> TRY IT
Print the data once more, exactly as given. Drop the pictures.

===== EXERCISE DATA

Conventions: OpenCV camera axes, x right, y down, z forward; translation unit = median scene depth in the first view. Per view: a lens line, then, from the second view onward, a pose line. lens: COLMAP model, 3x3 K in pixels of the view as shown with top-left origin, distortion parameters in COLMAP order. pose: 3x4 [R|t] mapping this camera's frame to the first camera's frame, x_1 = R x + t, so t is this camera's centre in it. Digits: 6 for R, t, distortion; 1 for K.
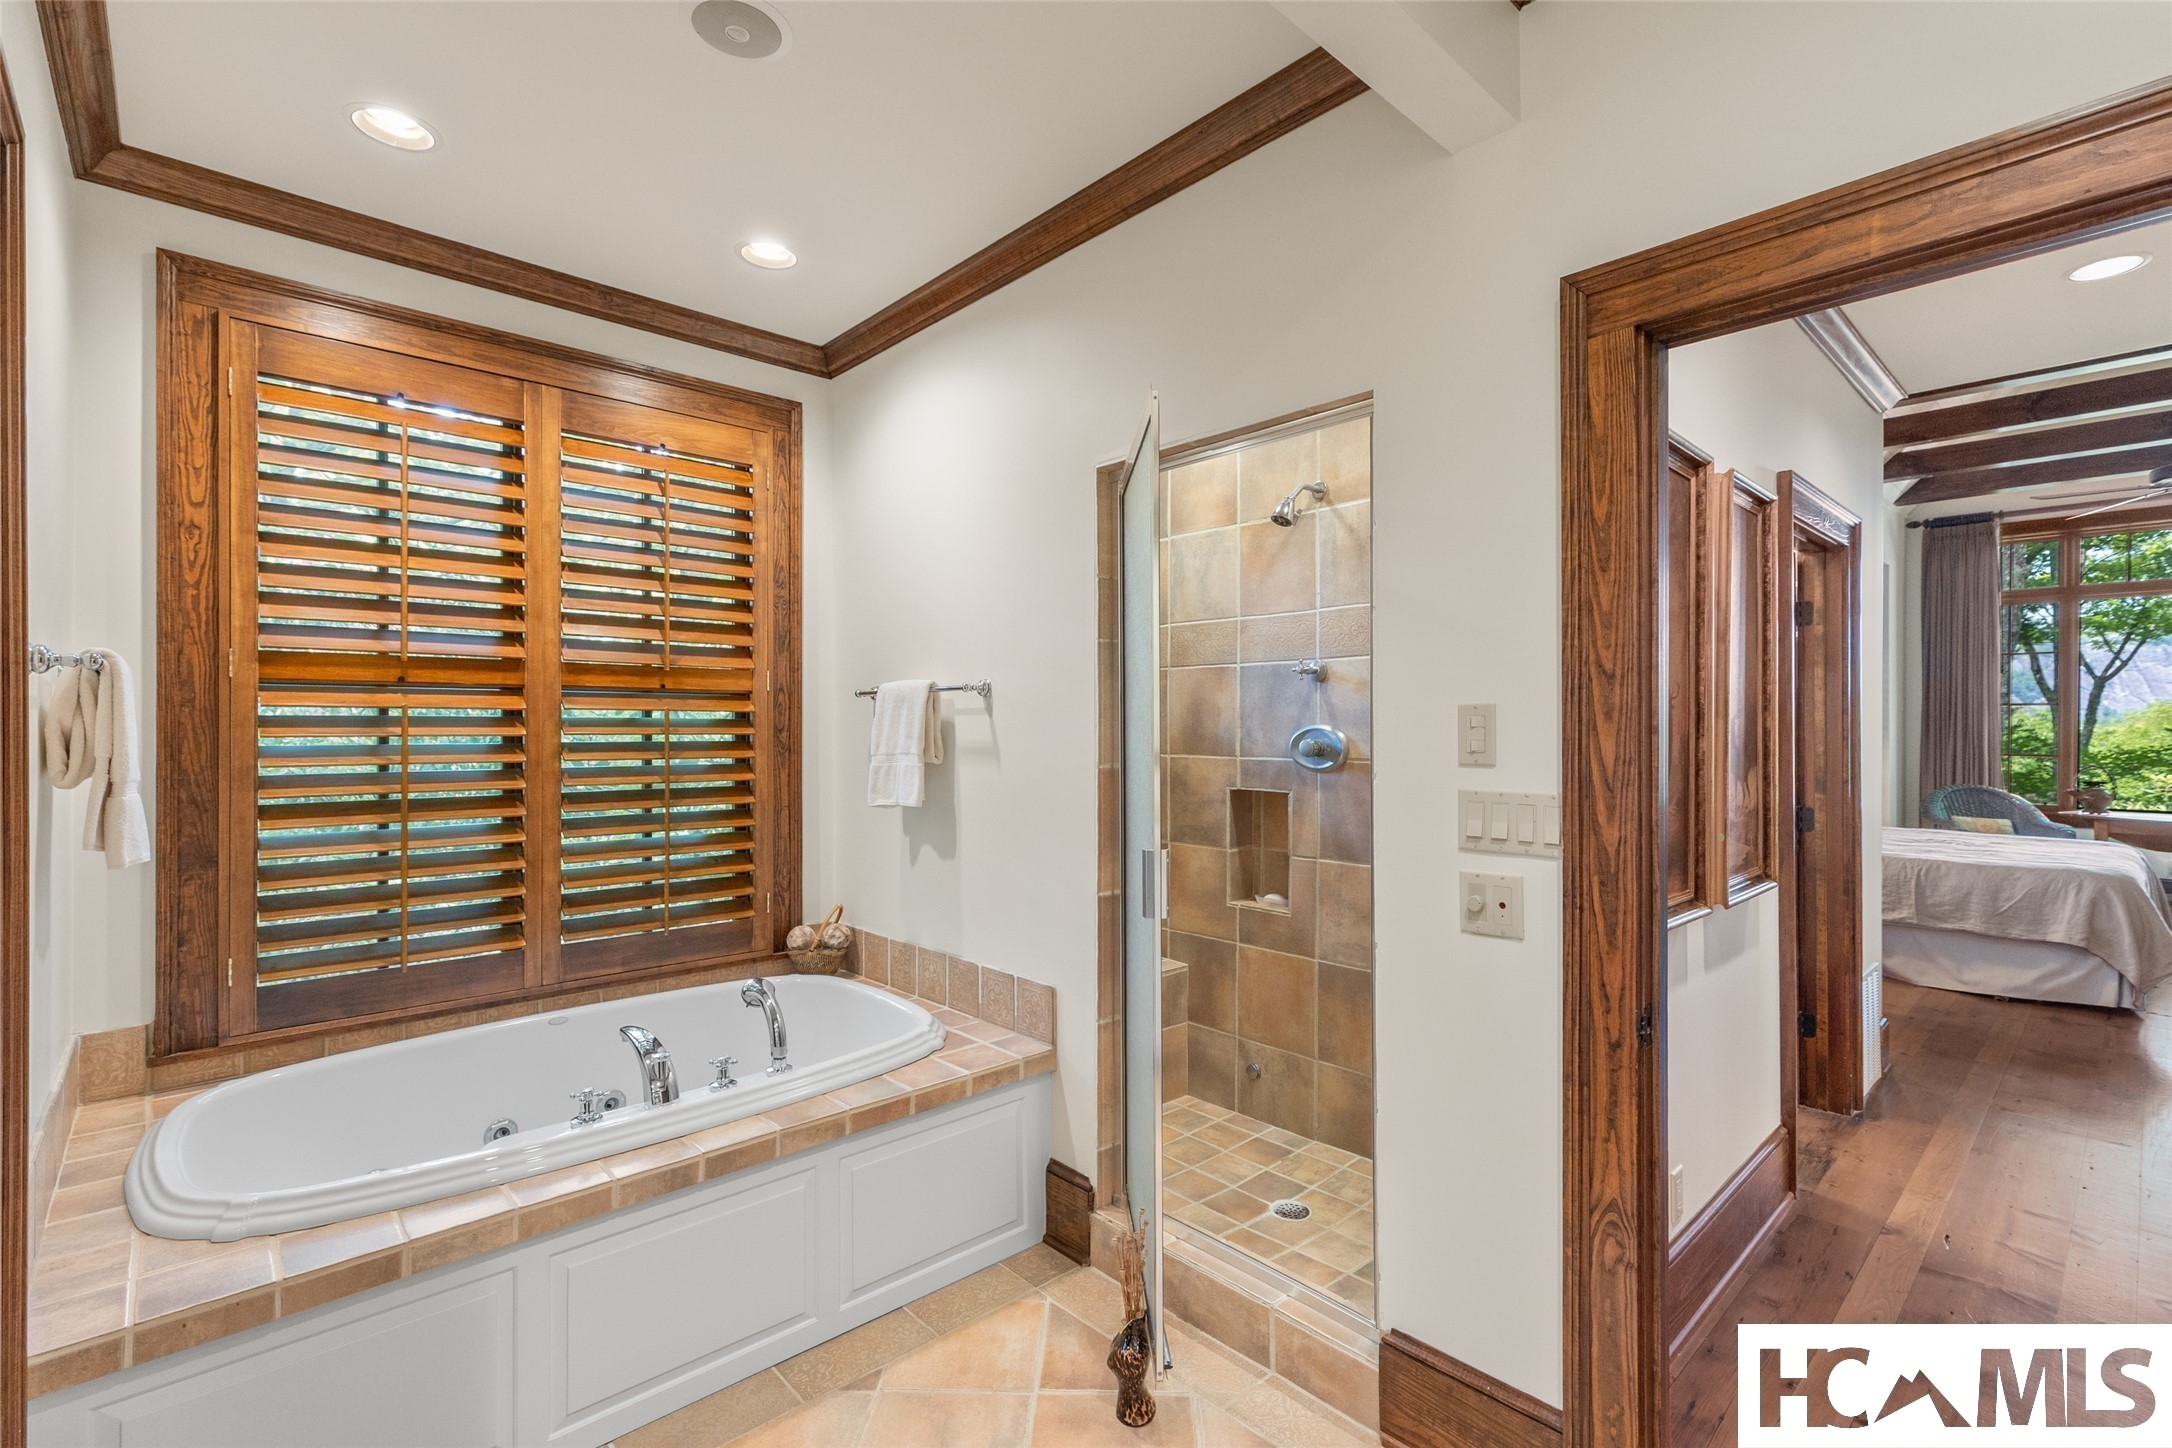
lens RADIAL K [[970.6, 0, 1086.4], [0, 970.6, 721.3], [0, 0, 1]] dist [0.005118, 0.000389]
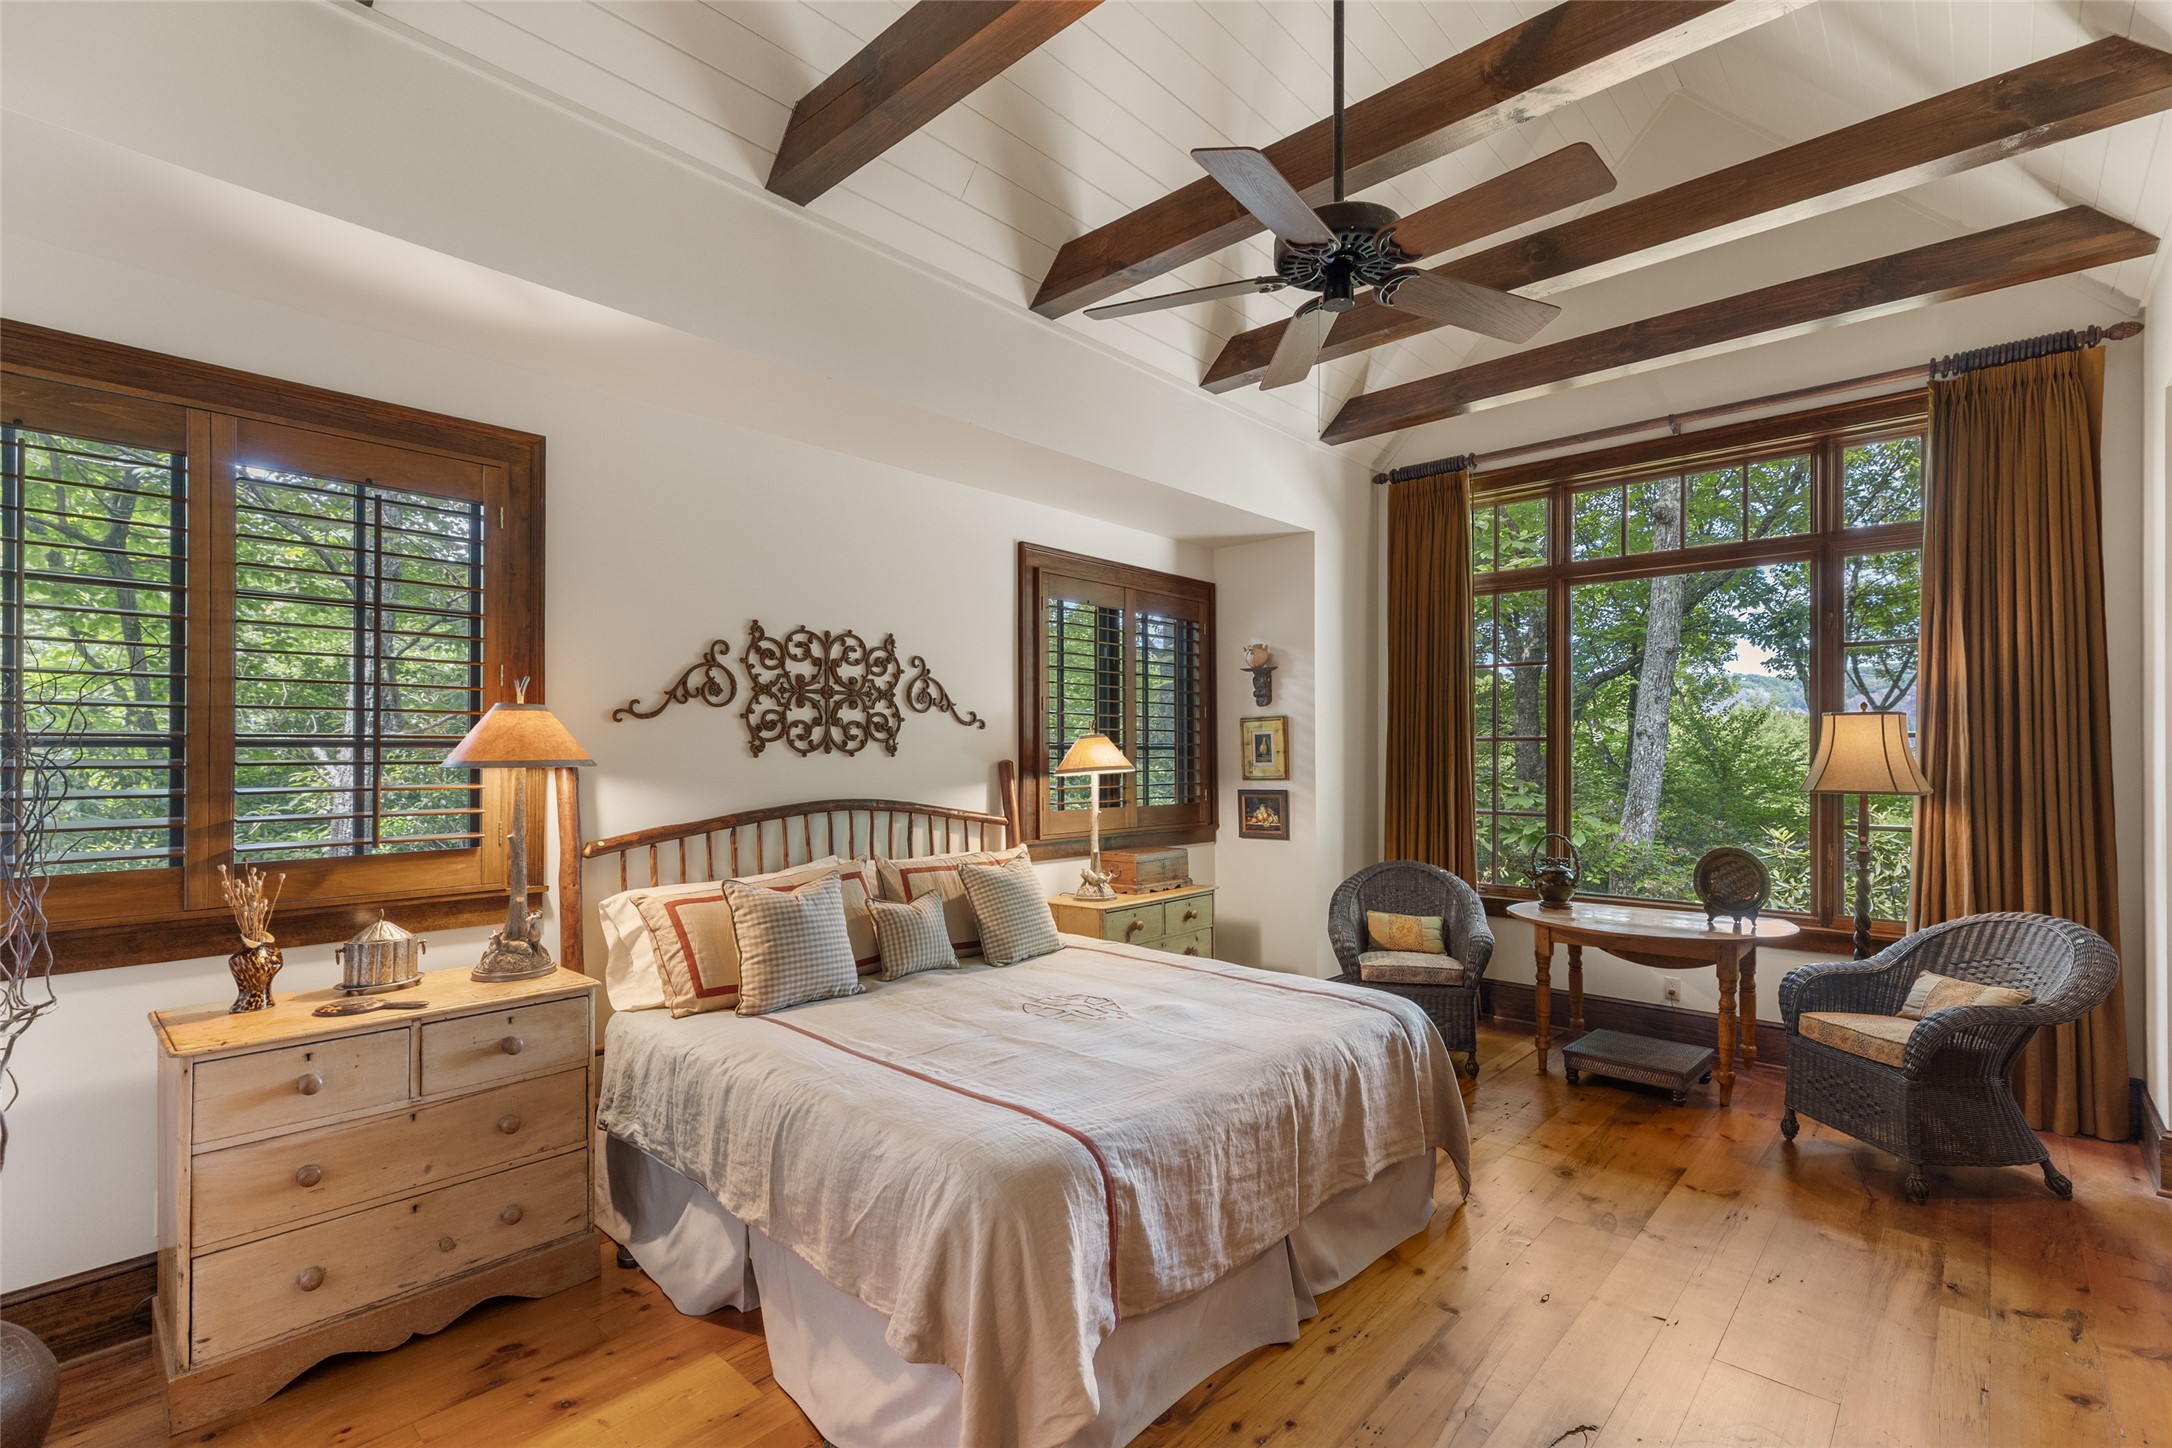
lens RADIAL K [[970.6, 0, 1085.6], [0, 970.6, 734.8], [0, 0, 1]] dist [0.005118, 0.000389]
pose [[0.996948, 0.001289, 0.078052, 0.593968], [-0.000143, 0.999892, -0.014681, -0.009676], [-0.078063, 0.014625, 0.996841, 0.334924]]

==========

> RESULT OF THE TASK
Conventions: OpenCV camera axes, x right, y down, z forward; translation unit = median scene depth in the first view. Per view: a lens line, then, from the second view onward, a pose line. lens: COLMAP model, 3x3 K in pixels of the view as shown with top-left origin, distortion parameters in COLMAP order. pose: 3x4 [R|t] mapping this camera's frame to the first camera's frame, x_1 = R x + t, so t is this camera's centre in it. Digits: 6 for R, t, distortion; 1 for K.
lens RADIAL K [[970.6, 0, 1086.4], [0, 970.6, 721.3], [0, 0, 1]] dist [0.005118, 0.000389]
lens RADIAL K [[970.6, 0, 1085.6], [0, 970.6, 734.8], [0, 0, 1]] dist [0.005118, 0.000389]
pose [[0.996948, 0.001289, 0.078052, 0.593968], [-0.000143, 0.999892, -0.014681, -0.009676], [-0.078063, 0.014625, 0.996841, 0.334924]]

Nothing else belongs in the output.